Cuando uno pasea por las calles de Gasteiz, muy pocas veces levanta la vista arriba y se para a mirar lo que las casas comunes le hablan y le cuentan, allí los balcones son los reyes, auténticos púlpitos hacia la calle, que con sus formas y contenido nos cuentan su vida y su devenir, entre el viento que sopla y la lluvia que cae, o recibiendo el sol duro de verano o el frío helador de las madrugadas de febrero. Allí están los balcones, algunos convertidos en auténticos contenedores de pasado y otros en la mayor soledad de sus verjas.
Las casas más humildes convierten sus balcones-terraza en un aglutinador de recuerdos, allí cabe todo, macetas, armarios, escaleras, antenas parabólicas, ropa tendida, sillas de verano, fregonas, la tabla de planchar, la bici y cajas y bolsas que se van amontonando con el paso de los días. Por contra, los vecinos de arriba son más prudentes, o no sacan nada, o el que saca, deja fuera los radiadores para que su terraza no pase frío.
En otras, la terraza se convierte en un auténtico cuarto trastero con jaula, bombonas de butano, tendedero, banderas del Alavés, bolsas, macetas, garrafas de aceite y anticongelante, más ropa tendida, más macetas, armarios, carros de compra,… y todo lo que pueda caber.
Otras terrazas, son las terrazas parchís, se muestran solas y abandonadas, tan sólo con cuatro macetas simétricamente situadas sobre sus cuatro barrotes y cada una de un color, eso sí, que nadie espere encontrar una planta dentro de ellas, ellas son de las que se comen una semilla y cuentan veinte. Detrás los cristales d una de las ventanas se han encogido, rompiendo la simetría del conjunto.

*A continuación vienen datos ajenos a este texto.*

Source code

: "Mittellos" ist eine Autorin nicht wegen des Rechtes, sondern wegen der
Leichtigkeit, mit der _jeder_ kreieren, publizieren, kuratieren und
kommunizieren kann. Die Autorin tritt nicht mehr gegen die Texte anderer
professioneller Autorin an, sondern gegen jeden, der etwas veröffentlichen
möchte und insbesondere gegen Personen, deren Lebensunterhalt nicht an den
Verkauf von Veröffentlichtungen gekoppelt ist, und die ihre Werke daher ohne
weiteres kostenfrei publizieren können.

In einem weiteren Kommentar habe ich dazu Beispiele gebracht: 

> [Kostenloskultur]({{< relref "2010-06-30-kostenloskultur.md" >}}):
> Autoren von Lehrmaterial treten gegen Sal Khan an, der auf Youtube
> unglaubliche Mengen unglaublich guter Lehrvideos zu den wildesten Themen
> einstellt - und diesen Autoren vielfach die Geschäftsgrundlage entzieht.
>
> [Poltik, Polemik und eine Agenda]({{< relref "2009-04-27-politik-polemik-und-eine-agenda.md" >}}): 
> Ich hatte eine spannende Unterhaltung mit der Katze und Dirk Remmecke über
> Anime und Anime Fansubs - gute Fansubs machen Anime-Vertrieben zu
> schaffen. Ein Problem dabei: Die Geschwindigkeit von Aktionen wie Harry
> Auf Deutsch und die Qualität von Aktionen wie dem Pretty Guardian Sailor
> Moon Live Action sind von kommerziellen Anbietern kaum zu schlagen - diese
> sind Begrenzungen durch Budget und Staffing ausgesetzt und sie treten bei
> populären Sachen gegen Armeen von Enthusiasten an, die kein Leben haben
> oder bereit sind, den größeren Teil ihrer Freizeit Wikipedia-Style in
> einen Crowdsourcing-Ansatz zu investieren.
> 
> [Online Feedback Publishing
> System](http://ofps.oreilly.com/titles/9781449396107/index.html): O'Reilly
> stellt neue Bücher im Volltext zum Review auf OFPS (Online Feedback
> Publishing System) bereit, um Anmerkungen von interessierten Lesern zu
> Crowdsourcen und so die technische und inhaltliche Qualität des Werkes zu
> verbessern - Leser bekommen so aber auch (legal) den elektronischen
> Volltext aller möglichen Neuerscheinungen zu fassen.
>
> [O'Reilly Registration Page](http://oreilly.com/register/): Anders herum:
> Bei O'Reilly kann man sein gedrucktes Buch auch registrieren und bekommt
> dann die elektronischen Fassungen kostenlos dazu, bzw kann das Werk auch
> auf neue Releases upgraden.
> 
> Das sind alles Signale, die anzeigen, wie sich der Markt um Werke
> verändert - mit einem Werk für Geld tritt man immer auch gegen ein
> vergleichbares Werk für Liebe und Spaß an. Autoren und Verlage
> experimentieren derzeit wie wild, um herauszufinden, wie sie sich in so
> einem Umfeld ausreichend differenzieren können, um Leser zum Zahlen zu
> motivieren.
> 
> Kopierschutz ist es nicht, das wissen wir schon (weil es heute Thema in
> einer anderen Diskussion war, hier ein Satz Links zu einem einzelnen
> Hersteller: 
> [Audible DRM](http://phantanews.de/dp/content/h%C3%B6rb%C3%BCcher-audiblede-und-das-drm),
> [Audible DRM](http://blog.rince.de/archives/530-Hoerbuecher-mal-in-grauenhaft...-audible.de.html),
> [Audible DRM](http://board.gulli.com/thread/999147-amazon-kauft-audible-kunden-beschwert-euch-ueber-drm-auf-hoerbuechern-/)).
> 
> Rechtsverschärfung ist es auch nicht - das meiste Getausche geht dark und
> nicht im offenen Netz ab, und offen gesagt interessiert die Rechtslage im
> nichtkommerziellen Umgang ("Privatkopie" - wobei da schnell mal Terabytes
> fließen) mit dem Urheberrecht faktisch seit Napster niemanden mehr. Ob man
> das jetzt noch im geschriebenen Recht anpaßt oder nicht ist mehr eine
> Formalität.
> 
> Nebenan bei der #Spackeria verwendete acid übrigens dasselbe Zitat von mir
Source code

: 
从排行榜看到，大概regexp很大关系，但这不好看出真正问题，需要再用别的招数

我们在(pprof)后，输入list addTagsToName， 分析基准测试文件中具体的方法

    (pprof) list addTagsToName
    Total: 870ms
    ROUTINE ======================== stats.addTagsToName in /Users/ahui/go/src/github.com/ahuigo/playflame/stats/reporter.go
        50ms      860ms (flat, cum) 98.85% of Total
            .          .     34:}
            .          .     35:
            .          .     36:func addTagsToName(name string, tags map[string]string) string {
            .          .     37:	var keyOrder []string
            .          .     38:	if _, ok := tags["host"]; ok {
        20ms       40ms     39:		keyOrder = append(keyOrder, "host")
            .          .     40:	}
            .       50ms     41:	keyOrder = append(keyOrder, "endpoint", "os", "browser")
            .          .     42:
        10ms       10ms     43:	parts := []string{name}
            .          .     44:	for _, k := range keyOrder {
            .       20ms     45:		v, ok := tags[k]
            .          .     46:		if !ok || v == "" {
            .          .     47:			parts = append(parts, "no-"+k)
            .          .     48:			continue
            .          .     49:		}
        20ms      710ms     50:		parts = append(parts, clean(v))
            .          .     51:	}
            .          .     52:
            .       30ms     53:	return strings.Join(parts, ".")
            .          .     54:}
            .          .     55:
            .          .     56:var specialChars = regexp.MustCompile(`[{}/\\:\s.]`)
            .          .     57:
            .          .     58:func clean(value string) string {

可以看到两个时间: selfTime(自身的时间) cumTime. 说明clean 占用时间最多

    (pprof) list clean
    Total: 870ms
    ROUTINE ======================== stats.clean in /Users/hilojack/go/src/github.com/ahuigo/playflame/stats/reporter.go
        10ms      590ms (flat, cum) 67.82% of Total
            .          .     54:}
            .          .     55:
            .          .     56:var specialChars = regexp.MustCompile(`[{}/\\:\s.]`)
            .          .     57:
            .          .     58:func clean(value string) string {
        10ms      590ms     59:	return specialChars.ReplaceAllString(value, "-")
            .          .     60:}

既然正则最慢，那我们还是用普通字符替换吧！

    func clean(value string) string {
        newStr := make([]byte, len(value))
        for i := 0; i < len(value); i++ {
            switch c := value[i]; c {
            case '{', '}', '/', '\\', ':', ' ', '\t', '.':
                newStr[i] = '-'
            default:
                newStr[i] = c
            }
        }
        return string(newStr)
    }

Por contra, otros balcones colocan la ficha roja en toda la baranda, como si fuera una partitura musical, las macetas suben y bajan, pero ninguna de ellas tiene flores ni hierba ninguna, tan sólo al fondo dos macetas de pega con sendas flores de plástico dan color a dos ventanas cuyas persianas se muestran una más morena que otra.
Algunos coronados de macetas simétricamente colocadas y con verdes hierbas empinadas, se cuela el perro guardián, éste, desde su atalaya, todo lo mira y lo observa en silencio, oteando a todo el que pasa y sin soltar un ladrido, pues sabe, que se le puede acabar su momento de curiosidad si su dueño lo lleva para dentro. Junto a la fregona son los dueños de la calle, no hay chisme ni visitante que se escape a su atención.
En alguno de ellos alguna vecina se descuelga sin disimulo cotilleando, sin perder detalle, ojo avizor de todo lo que pasa, mientras, en su cabeza va juntándolo todo para enriquecer con sus amigas la partida de brisca de la tarde. No hay mejor momento para ella que el de salir a su balcón y controlar a los que entran y los que salen, desde arriba, se siente libre de toda sospecha, se cree que nadie la mira, es una inocente.
Otros nos tienden sus ropas al viento, esperando que sequen su humedad al sol del mediodía, pero en algunos a sus dueños les gusta humillar a las barandas de hierro y en lugar de usar el tendedero, que se muestra abandonado con sus pinzas de madera y plástico, amontonan sobre la verja la ropa en confusión de pliegues y de colores, en una auténtica anarquía de detergente y suavizan.
En otros cualquier hueco siempre es bueno, a falta de tendedero, y de su balcón se cuelgan a modo de bandera pantalones, jerséis y toallas, que fuera se secan, a la vez, que se vuelven a ensuciar con el polvo y la contaminación de la calle.
Por contra, otros son más ordenados, con la ventaja de ser balcones convertidos en terrazas y con tendederos de hierros plegados que todo lo aguantan en orden y disciplina, gracias a sus pinzas de colores como si se tratara de una partida de parchís.